The Empire State Building. The Burj Khalifa. Sears Tower. One World Trade Center. Everyone knows what a skyscraper is. The definition of a skyscraper is:

“a relatively tall building of many stories, especially one for office or commercial use.” and

“Architecture. a building of exceptional height completely supported by a framework, as of girders, from which the walls are suspended, as opposed to a building supported by load-bearing walls.”

These are the common definitions that everyone knows. But where did the word “skyscraper” come from? Has it always meant the same thing? What were tall buildings called before the word “skyscraper?”

Before the word skyscraper described enormous buildings, it was used to describe anything that “stood out.” You could refer to a tall man, a high-standing horse, a sky-sail, etc. by using the word skyscraper.

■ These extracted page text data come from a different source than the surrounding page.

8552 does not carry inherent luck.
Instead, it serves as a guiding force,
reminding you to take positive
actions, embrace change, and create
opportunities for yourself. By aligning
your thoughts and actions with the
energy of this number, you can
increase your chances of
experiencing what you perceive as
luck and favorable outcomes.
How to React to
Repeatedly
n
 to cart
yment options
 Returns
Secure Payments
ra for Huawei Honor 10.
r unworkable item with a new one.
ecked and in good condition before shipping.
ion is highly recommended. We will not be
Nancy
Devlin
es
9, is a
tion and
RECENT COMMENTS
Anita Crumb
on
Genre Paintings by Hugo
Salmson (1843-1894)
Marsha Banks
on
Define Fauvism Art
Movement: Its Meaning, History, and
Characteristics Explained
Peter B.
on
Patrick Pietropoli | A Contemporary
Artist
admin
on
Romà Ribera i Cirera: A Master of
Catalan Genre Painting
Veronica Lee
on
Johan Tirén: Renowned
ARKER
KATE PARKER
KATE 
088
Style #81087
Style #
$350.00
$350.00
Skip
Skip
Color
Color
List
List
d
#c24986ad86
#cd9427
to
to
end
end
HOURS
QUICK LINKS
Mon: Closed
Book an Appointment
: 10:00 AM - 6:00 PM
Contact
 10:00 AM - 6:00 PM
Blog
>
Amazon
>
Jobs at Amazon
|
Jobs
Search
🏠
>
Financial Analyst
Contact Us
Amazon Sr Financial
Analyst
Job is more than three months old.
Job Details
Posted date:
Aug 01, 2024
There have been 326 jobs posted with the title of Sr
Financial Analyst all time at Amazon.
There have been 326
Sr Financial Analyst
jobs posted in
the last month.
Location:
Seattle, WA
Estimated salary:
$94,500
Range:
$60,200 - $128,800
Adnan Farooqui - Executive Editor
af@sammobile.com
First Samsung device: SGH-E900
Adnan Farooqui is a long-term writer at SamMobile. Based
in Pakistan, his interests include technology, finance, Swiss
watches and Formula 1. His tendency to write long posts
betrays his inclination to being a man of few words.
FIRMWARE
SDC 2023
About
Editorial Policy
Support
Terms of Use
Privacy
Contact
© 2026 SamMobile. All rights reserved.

The Italian word grattacielo means scraping the sky. This was pointed out by  Dutch skyscraper researcher Gerard Peet. It was in use since the early 13th century, and described a tall man. It is now the modern day word for skyscraper.

Skyscraper comes from the combination of the word sky and the word scraper. The word scraper dates back to the Old Norse word skrapa, which means to erase. Today, it means to use a tool to apply pressure to something. A skyscraper essentially erases the sky by sticking out and blocking it.

Sources for the first usage of the word skyscraper are unclear. The oldest confirmed reference in print was in The Chicago Daily. It appeared on February 25, 1883, in the New York Gossip section. The subtitle under "The High-building Craze," read "Our skyscrapers." It can't be a coincidence that the Home Insurance Building, known as the first skyscraper, opened in 1884. It stood 10 stories (138 feet) and was located in, you guessed it, Chicago. And so began the "skyscraper craze" that continues to this day.

Currently, a skyscraper refers to a building over 492 feet. It's only a matter of time before that height requirement rises, as the Home Insurance Building was only 138 feet. New terms such as Supertall (984 feet) and Megatall (1,969 feet) have already been coined over the years and it won't be surprising when a new term is used to describe buildings over 2500 feet. It will definitely take some time, as there is only one building today standing at that height, the Burj Khalifa.